CSI OPERATIONAL IN FIRST ASIAN SEAPORT
The U.S. Bureau of Customs and Border Protection has implemented its Container Security Initiative in the port of Singapore.
Singapore joins other operational CSI ports in Rotterdam, Le Havre, Bremerhaven, Hamburg, and Antwerp in Europe, and Vancouver, Montreal and Halifax in Canada.
“We are getting CSI implemented in those ports that have signed on,” said Customs and Border Protection Commissioner Robert C. Bonner. “We will continue to deploy teams to other participating ports as quickly as possible.”
Singapore is the first operational CSI port in Asia, since the program was started by the agency early last year.
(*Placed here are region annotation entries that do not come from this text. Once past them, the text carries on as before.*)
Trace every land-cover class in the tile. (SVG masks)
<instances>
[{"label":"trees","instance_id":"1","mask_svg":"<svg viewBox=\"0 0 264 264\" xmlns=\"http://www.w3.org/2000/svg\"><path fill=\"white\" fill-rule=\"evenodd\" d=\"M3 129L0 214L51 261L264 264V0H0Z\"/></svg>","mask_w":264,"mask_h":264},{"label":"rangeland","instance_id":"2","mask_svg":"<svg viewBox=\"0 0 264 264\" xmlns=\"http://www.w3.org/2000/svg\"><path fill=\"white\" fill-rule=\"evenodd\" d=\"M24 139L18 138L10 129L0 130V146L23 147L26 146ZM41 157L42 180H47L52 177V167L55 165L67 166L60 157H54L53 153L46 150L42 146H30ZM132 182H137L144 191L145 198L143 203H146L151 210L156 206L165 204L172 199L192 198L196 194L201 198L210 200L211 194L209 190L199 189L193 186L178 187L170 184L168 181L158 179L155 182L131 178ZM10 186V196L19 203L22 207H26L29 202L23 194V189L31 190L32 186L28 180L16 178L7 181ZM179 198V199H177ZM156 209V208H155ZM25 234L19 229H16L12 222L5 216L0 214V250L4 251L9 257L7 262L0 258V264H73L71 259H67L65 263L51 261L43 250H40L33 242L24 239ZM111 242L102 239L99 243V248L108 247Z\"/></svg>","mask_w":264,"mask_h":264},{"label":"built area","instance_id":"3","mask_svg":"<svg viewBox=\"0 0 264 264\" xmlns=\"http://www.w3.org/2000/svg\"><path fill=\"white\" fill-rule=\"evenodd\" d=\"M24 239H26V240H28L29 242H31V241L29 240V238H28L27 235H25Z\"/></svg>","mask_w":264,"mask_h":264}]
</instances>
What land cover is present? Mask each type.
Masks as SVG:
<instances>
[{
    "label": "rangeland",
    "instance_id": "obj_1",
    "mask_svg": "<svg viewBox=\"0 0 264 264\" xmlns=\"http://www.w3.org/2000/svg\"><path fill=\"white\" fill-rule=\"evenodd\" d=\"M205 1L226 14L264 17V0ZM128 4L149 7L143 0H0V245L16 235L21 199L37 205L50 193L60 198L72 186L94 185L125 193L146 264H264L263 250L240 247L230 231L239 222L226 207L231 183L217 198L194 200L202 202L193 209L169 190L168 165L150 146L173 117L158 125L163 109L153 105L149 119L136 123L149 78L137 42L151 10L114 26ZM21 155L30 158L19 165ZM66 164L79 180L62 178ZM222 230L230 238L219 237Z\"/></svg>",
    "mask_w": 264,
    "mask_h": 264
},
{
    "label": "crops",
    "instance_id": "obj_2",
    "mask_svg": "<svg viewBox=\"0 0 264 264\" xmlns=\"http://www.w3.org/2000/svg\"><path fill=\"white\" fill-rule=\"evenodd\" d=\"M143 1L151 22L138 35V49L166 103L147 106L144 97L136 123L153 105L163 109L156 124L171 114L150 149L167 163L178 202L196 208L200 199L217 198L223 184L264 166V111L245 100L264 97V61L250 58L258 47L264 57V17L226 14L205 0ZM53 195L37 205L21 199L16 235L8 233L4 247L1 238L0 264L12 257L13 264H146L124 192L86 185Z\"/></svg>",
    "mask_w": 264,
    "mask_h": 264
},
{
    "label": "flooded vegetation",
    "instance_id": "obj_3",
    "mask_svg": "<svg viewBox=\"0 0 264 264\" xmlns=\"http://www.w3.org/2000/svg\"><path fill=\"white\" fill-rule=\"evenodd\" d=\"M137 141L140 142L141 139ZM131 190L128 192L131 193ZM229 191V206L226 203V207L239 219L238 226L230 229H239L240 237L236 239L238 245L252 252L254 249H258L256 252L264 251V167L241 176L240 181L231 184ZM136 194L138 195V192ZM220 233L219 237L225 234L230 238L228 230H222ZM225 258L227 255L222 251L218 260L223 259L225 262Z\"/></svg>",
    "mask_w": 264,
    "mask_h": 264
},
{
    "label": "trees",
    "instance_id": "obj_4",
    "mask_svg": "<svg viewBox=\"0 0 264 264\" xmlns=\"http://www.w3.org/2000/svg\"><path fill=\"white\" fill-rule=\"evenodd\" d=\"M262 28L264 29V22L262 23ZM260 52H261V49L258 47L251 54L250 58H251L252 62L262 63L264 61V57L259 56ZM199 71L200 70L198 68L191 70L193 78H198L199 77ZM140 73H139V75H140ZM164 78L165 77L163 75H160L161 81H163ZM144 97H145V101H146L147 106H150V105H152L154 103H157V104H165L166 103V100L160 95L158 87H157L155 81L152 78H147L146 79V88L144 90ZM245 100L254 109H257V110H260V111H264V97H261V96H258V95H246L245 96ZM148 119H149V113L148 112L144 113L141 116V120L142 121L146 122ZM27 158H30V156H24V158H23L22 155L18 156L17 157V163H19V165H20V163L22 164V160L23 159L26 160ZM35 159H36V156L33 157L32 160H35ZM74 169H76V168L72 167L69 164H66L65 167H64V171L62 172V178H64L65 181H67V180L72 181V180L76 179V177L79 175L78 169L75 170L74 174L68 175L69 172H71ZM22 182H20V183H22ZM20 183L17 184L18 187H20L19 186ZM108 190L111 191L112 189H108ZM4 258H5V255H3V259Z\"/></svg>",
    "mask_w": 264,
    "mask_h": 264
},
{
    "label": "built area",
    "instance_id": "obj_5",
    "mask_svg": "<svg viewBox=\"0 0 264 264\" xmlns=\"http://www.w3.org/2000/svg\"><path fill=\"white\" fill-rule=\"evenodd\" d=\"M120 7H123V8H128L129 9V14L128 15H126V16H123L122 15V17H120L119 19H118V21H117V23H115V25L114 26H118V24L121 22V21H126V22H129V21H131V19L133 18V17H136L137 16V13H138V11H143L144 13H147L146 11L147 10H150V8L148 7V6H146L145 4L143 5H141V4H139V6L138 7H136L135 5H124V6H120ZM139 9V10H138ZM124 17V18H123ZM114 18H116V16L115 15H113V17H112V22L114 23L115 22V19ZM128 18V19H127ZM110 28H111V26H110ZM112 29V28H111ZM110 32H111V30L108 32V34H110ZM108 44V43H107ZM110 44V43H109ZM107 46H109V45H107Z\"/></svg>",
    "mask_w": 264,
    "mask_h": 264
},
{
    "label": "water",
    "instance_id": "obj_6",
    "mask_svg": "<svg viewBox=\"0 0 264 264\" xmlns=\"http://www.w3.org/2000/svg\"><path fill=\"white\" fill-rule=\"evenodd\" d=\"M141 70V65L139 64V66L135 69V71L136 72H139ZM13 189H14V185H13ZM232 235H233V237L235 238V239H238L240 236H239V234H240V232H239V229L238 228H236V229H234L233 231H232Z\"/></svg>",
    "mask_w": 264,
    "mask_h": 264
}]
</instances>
CSI requires Customs and Border Protection to complete bilateral agreements with other governments to target and pre-screen high-risk containers in overseas seaports before they are shipped to the United States. Armed with advanced cargo manifest information and non-intrusive inspection equipment, U.S. Customs inspectors work with their overseas counterparts in CSI ports.
In Singapore, Customs and Border Protection has deployed a team of five officers, who will work jointly with Singapore Customs.
While Singapore is ranked second to Hong Kong as a transshipment port, the country is considered the world’s busiest port overall. About 80 percent of the containers handled in Singapore are transshipments. Last year, about 330,000 containers entered the United States from Singapore.
To date, 18 of the top 20 ports have agreed to join CSI and are at various stages of implementation. They include Hong Kong, Shanghai, Singapore, Rotterdam, Pusan, Bremerhaven, Tokyo, Genoa, Yantian, Antwerp, Nagoya, Le Havre, Hamburg, La Spezia, Felixstowe, Algeciras, Kobe and Yokohama.
“Now that we have nearly achieved our goal for CSI at most of the top 20 ports, we will be expanding CSI to other ports that ship substantial amounts of cargo to the United States, and that have the infrastructure and technology in place to participate in the program,” Bonner said.
Most recently, the Malaysian and Swedish governments have joined CSI. In Europe, Customs and Border Protection plans to expand CSI to another 11 seaports.